We have already created a section on the website dedicated to the senders, and now we are expanding this work with a systematic survey of Indigenous names found in the documents. The idea is to make this visible, organizable, and accessible.

Ultimately, it’s about proposing a different reading of history. And this is urgent—in Brazil, without a doubt, but also in Portugal. Because we’re talking about a shared history, and how it has been narrated up to now. Revisiting this narrative is a fundamental part of this process.

Other Histories

Azimuth World Foundation

You state that these letters tell another story of Brazil. How does this other version change the way we understand the country—and also Portugal?

Suzane Lima Costa

Because, if this history is not incorporated, we will continue to reproduce certain discourses that have particular effects. These discourses can even become the basis of laws. A recent example is the so-called “Marco Temporal” (Time Frame thesis), which attempts to tie access to land rights to specific periods. This type of argument often stems from a very narrow idea of what it means to “be Indigenous,” as if it were a fixed, immutable model constructed from external perspectives.

What these letters show is precisely the opposite: historical trajectories that are not fixed, with transformations, alliances, conflicts, and displacements. The idea that someone “ceased to be Indigenous” because they use certain technologies or because they live in a different context completely ignores the fact that every culture is dynamic.

Making these letters a central part of these discussions also opens up different historical perspectives—often the perspective of those who did not win the conflicts, but who nonetheless continued to act, to write, to intervene.
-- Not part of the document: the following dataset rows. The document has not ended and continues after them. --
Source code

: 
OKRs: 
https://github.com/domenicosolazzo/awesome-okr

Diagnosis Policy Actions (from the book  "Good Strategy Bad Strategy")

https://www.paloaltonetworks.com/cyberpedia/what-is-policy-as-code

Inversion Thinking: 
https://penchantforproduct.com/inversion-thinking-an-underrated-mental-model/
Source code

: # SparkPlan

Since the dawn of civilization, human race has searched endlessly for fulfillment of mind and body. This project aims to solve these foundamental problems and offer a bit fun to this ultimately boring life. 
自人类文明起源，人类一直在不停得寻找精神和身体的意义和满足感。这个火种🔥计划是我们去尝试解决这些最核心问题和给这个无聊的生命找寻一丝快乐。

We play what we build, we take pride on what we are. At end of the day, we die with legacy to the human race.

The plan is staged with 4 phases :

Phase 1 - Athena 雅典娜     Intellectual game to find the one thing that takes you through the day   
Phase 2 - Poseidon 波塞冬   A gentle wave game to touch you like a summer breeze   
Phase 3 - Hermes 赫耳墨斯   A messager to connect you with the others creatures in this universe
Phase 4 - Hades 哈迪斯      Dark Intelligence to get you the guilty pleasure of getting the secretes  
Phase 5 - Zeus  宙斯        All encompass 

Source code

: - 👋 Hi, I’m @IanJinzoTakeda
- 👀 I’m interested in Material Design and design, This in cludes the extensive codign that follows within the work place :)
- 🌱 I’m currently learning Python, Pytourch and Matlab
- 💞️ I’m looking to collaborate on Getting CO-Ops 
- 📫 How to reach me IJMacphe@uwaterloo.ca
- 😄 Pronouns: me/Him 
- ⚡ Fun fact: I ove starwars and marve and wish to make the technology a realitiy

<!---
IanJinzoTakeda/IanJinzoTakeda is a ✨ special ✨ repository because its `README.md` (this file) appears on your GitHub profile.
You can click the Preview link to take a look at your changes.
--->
When we acknowledge this authorship, it is not a matter of erasing what has already been said, but of creating tension, of asking questions, of broadening the field of interpretation.

These voices have always existed, but they were frequently downplayed or marginalized in dominant narratives. By bringing these documents together, we realize that there is a continuous Indigenous presence, in different contexts, including in the discussion of central issues such as slavery, land ownership, and living conditions.

This forces us to rethink certain widespread ideas. For example, the notion that Indigenous People were not enslaved still circulates in Brazil, and it just doesn’t hold up when we look at this collection of documents and at the demands recorded in these letters.

The effect of this is not to offer a “new” closed version of history, but to produce shifts. These letters create fissures, raise questions, and reveal contradictions. And this is fundamental, because no social group remains identical over time. However, Indigenous Peoples have often been portrayed as if they were trapped in a fixed image, outside of history—which ultimately serves to justify forms of exclusion and violence.

What we seek with this project is quite straightforward: to expand the scope of our collective imagination regarding this history. To allow other questions to be asked, other images to emerge. There is a letter by Gerson Baniwa, in the book Letters for a Good Living, in which he keeps repeating the same opening sentence: “We dream of a Brazil where…” And he describes this country as a place where his body can fully exist.

Imagination is a central dimension of this project. Because, in many cases, records were destroyed, and only the dominant version remained intact. Given this, reconstructing other perspectives also requires a work of imagination—not as arbitrary invention, but as critical elaboration based on the available traces.

That is why these letters are so important. They are not only meant to be informative. They are meant to be transformative, to change the way we think, and to open up space for other possibilities of engagement with history, both in Brazil and in Portugal.